We went to see Faust on Tuesday. Kenneth Winters had a pretty accurate review in the Globe–the singers are generally good (Brett Polegato as Valentin somewhat more than good), but the real star is the orchestra under Yannick Nézet-Séguin which impressed both with its virtuosity and in giving the music a sense of idiomatic Frenchness.
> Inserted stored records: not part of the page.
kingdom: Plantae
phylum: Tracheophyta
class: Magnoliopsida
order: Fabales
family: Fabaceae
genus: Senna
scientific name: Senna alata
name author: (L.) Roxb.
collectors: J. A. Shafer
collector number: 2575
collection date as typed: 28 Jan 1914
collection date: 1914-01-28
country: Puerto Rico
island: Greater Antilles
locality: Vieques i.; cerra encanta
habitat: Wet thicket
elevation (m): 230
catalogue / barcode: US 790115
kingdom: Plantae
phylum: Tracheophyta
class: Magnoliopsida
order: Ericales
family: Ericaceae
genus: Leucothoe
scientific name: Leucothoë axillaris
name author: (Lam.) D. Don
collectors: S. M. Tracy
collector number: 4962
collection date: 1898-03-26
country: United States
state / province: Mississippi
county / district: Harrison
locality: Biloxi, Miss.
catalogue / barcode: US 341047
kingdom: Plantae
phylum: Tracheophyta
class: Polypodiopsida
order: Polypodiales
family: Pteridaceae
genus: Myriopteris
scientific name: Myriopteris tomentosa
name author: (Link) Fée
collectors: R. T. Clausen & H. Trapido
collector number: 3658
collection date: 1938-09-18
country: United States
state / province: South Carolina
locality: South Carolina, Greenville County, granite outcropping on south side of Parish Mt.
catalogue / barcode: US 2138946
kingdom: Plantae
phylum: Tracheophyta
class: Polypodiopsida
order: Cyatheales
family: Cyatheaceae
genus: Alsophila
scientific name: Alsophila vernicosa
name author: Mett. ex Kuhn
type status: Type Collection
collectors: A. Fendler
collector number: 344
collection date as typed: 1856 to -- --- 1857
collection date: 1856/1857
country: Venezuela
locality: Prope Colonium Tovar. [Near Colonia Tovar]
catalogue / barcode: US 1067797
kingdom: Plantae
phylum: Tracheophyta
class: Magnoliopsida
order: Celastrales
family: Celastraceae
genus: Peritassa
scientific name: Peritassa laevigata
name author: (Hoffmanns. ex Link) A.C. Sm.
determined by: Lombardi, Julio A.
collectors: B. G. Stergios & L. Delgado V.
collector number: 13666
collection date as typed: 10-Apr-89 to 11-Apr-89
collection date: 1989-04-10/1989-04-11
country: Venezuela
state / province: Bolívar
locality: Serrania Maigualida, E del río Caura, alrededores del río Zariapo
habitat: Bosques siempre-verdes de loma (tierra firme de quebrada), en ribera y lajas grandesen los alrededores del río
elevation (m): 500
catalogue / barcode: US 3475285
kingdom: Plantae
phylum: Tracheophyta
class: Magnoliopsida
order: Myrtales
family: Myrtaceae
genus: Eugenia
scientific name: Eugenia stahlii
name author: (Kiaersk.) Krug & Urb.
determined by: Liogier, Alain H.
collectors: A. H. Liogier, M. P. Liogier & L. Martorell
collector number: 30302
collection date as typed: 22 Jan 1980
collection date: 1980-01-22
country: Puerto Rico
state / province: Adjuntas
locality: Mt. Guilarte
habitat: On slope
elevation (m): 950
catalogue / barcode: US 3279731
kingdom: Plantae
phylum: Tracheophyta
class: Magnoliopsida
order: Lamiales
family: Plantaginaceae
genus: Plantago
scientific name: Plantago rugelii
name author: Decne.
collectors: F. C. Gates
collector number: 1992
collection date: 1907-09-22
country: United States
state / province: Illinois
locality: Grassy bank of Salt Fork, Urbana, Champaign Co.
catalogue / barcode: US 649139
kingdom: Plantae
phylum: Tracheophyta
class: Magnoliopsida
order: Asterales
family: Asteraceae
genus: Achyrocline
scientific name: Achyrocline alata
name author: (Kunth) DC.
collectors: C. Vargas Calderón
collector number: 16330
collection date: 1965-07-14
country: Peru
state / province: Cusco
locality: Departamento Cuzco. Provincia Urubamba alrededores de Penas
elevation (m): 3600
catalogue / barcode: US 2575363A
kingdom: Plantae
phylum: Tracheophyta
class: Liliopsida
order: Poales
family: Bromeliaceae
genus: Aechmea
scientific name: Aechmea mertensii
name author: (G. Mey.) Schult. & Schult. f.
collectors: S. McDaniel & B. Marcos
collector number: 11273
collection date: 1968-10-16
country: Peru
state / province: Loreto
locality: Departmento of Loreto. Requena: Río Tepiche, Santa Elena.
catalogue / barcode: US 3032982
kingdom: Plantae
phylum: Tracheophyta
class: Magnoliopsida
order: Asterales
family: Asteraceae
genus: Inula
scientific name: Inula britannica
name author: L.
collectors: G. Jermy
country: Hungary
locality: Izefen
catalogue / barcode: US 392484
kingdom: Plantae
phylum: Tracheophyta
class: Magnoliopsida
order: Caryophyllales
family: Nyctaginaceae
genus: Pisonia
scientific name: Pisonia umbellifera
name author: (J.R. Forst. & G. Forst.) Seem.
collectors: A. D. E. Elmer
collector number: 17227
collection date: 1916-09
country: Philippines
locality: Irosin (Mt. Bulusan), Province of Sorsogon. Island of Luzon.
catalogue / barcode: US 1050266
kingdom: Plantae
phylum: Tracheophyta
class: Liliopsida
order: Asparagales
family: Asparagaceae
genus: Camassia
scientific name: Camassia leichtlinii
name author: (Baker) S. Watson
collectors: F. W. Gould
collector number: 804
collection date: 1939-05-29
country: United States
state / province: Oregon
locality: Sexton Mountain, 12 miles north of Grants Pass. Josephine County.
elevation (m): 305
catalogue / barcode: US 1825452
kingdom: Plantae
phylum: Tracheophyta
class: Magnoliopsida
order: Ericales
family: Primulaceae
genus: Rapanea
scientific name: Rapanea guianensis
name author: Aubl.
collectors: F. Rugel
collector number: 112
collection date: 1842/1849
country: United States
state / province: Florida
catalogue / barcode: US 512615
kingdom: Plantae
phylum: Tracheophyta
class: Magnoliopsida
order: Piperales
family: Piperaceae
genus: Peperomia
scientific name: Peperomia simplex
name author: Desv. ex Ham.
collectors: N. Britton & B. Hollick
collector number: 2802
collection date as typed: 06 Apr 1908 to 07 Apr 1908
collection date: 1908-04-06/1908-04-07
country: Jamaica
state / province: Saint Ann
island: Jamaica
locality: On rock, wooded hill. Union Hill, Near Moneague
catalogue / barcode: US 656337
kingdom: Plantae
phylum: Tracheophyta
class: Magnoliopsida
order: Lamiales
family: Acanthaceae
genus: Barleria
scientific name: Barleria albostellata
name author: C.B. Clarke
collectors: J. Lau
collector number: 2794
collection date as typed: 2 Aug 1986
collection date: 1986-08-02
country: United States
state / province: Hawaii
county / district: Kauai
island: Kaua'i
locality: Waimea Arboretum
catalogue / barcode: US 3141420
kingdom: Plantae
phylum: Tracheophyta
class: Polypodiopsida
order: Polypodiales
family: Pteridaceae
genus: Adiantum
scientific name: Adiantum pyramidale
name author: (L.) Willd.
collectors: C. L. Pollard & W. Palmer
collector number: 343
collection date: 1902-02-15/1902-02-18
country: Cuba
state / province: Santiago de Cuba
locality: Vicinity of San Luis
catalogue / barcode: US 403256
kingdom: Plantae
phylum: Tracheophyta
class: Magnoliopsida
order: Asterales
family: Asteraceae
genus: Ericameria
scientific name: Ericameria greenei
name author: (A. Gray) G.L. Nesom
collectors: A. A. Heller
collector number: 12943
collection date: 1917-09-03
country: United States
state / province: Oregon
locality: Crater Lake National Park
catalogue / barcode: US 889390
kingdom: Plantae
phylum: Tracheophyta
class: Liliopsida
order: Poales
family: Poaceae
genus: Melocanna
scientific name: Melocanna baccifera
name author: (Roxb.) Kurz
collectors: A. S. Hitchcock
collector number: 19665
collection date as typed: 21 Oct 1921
I’ve seen Faust performed as a play (twice: once in a really weird modern adaptation of Marlowe, and once in a Tarragon production of Goethe’s version) but I’d never seen Gounod’s opera before. The COC production aggressively attempts to modernize the feel of the piece–the sets are somewhat surreal pieces that work hard to avoid giving a sense that the action is happening at any particular place or time–but the story is fundamentally a 19th-century period piece. What it lacks–unlike, say, Puccini’s Butterfly–is any sense of the perspective of Marguerite, the girl whom Faust seduces. She goes from being the paragon of virginal purity, to the fallen woman rejected by all, and then (momentarily before her death) to the sinner redeemed by God’s grace, without ever being anything like an actual person. And as a result, the 20th-century audience ends up understanding Faust’s crime first and foremost as a violation of a set of 19th-century social mores that no longer quite have the same resonance as they did in the 19th century.

All of this is perhaps just an extended way of saying that Gounod is no Verdi or Puccini. But it’s interesting to think about what the story might have been, in the hands of a more adventurous composer and librettist.